» **DOCUMENT EXTRACT**
────────

US 6175346 B1
A display driver circuit having graphics and bilevel modes drives a display (110). A column control circuit (112) includes a shift register (302) with display blanking and bi-directional shifting for scanning the display (110) in either direction for driving display (110) from either end. A dual mode row driver (502) provides graphics capability for displaying images and low power operation when displaying text. In graphics mode, a four-bit luminance word controls a row drive pulse to produce a representative pixel brightness in the display (110). In bilevel mode, the system clock (VCLOCK) is reduced in frequency to conserve power while maintaining data transfer and refresh rates.
1. A display driver, comprising:
a switching circuit that selects a display mode in response to a mode select signal for providing display pixel control signals to a plurality of display inputs to control brightness levels where in a first display mode the switching circuit selects luminance signals representing levels of graphical shading and in a second display mode the switching circuit selects binary signals representing alphanumeric data; and
a logic circuit having a plurality of storage locations where a select signal is shifted among the plurality of storage locations and selects a storage location coupled to an output for driving one of the plurality of display inputs.

────────

» **DATA FOR THIS EXERCISE**
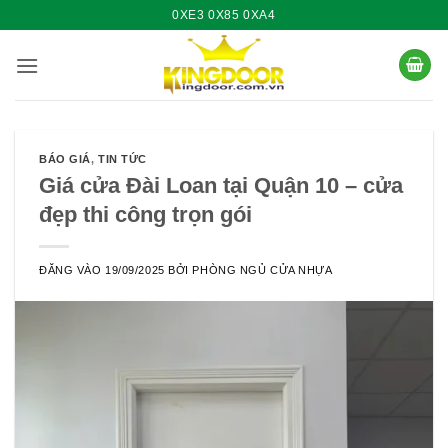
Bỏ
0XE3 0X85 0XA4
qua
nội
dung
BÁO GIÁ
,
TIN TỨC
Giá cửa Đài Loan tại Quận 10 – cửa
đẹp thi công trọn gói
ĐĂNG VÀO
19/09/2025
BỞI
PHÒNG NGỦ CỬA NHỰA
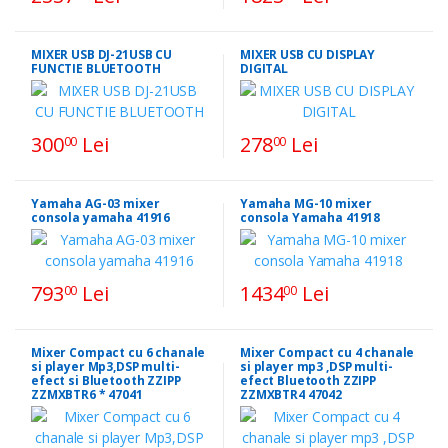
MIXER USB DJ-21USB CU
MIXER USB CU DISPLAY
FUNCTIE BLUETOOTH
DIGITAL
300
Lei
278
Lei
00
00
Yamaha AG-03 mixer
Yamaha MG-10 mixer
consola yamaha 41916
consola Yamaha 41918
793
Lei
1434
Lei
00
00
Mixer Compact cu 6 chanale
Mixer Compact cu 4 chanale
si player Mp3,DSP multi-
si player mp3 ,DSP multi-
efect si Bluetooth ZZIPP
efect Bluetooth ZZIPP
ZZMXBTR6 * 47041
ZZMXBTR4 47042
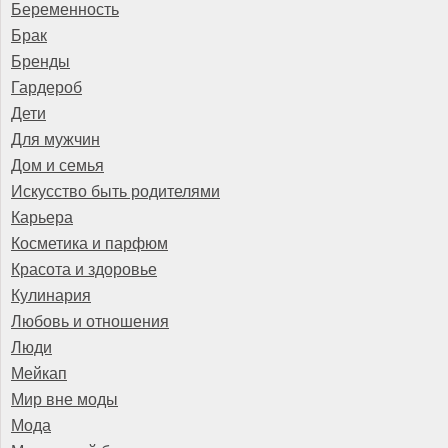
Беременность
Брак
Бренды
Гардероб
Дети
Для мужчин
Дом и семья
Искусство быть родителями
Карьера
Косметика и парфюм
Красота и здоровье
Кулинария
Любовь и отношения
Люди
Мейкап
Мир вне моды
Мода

────────

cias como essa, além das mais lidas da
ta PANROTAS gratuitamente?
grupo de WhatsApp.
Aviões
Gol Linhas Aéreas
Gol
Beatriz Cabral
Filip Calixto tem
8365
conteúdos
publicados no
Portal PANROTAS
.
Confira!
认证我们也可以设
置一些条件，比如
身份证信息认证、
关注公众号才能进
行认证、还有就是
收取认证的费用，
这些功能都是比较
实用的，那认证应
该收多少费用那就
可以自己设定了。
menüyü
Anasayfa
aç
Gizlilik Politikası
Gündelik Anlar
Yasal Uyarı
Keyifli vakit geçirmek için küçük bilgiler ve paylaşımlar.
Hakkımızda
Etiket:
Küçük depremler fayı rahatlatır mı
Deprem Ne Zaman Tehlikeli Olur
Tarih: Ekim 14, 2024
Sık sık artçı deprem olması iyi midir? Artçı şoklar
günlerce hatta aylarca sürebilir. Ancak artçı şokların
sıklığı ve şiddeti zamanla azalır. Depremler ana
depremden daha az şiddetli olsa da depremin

────────

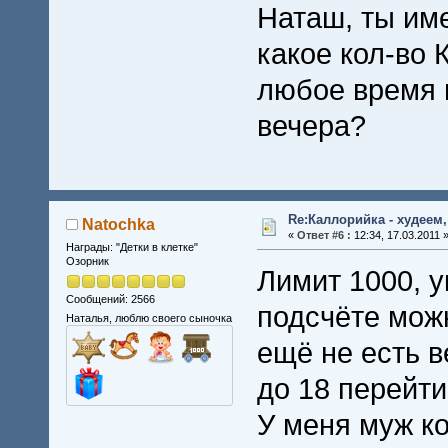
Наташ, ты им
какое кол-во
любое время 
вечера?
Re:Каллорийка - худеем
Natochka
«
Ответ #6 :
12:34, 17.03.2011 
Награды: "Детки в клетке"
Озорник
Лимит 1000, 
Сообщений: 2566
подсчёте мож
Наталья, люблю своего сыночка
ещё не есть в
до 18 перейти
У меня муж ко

────────

» **WORK ORDER A**
List every line of the records that contains the string "efect", matching case exactly.
» **WORK ORDER B**
Continue the display driver patent text, starting right after its last sentence.

» **ANSWER SECTION A**
efect si Bluetooth ZZIPP
efect Bluetooth ZZIPP

» **ANSWER SECTION B**
2. The display driver of claim 1 wherein the switching circuit includes a plurality of multiplexers each including a first input coupled for receiving one of a plurality of luminance signals representing levels of graphical shading, a second input coupled for receiving one of a plurality of binary signals representing alphanumeric data, and an output for driving one of a plurality of display inputs.
3. The display driver of claim 2 further including:
a graphics mode circuit having an input coupled for receiving a multi-bit digital signal and having an output for providing the luminance signal having a duty cycle determined by the multi-bit digital signal; and
a data buffer having an input coupled for receiving input data, a first output for providing the binary signal on a single conductor, and a second output for providing the multi-bit digital signal to the graphics mode circuit on multiple conductors.
4. The display driver of claim 3 wherein the graphics mode circuit includes:
a counter having an output for providing a count signal;
a comparator having a first input coupled to the output of the counter, and a second input coupled for receiving the multi-bit digital signal from the data buffer; and
a latch having a set input coupled for receiving a clock signal, a reset input coupled to an output of the comparator, and an output for providing the luminance signal having a duty cycle determined by the multi-bit digital signal.
5. The display driver of claim 2 further including:
a plurality of column conductors;
a plurality of row conductors respectively coupled to the plurality of display inputs; and
a plurality of pixel elements each having a first terminal coupled to one of the plurality of column conductors and a second terminal coupled to one of the plurality of row conductors.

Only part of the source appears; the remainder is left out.